How can I live in this world for Christ, for the glory of God my Savior? This is the question by which I try to survey each day of my life night by night? — How have I lived this day for him who loved me and gave himself for me? Needless to say, the answer is never satisfactory. The answer always lays me in the dust and forces me to confess my shameful waste, and abuse, and sin. Still, the question keeps haunting me. — How can I live for God? I hope you are interested in that?
If you will open your Bibles to the Book of James, I’m going to show you some answers to that question given to us by God the Holy Ghost in the Book of God. The title of my message is — Instructions for Living. My text will be James chapter five. — Instructions for Living (James 5:1-20).
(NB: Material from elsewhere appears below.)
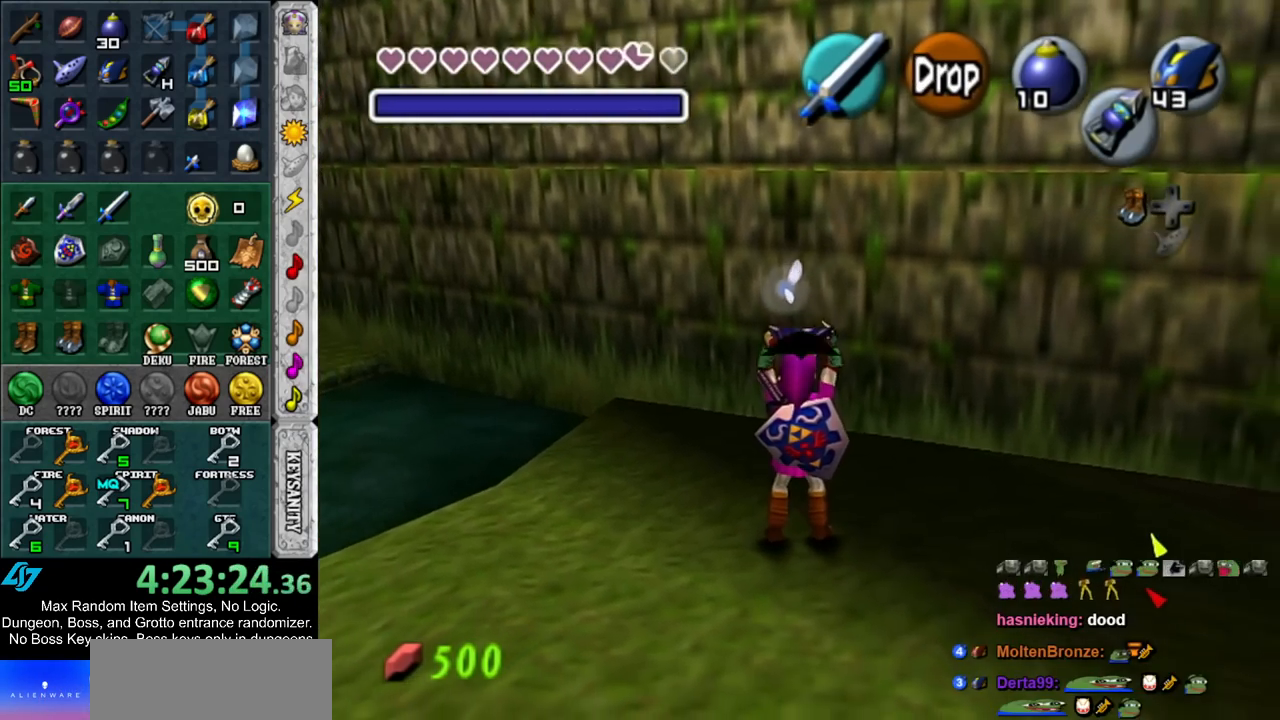
{"buttons": [], "left_stick": "center", "right_stick": "center", "events": [[300, "R1", "down"], [450, "R1", "up"]]}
Before we look at our text, let me say this — You can’t live for Christ until you live in Christ. Many people have the idea that they should “start living for the Lord.” You can’t live for him until you live in him. Salvation is not reforming your life, turning over a new leaf, or getting religion. Salvation is new life in Christ. Salvation is Christ living in you. Salvation is you living in Christ. So, before I talk to you about living for Christ, I call upon you to trust Christ, to believe on the Son of God.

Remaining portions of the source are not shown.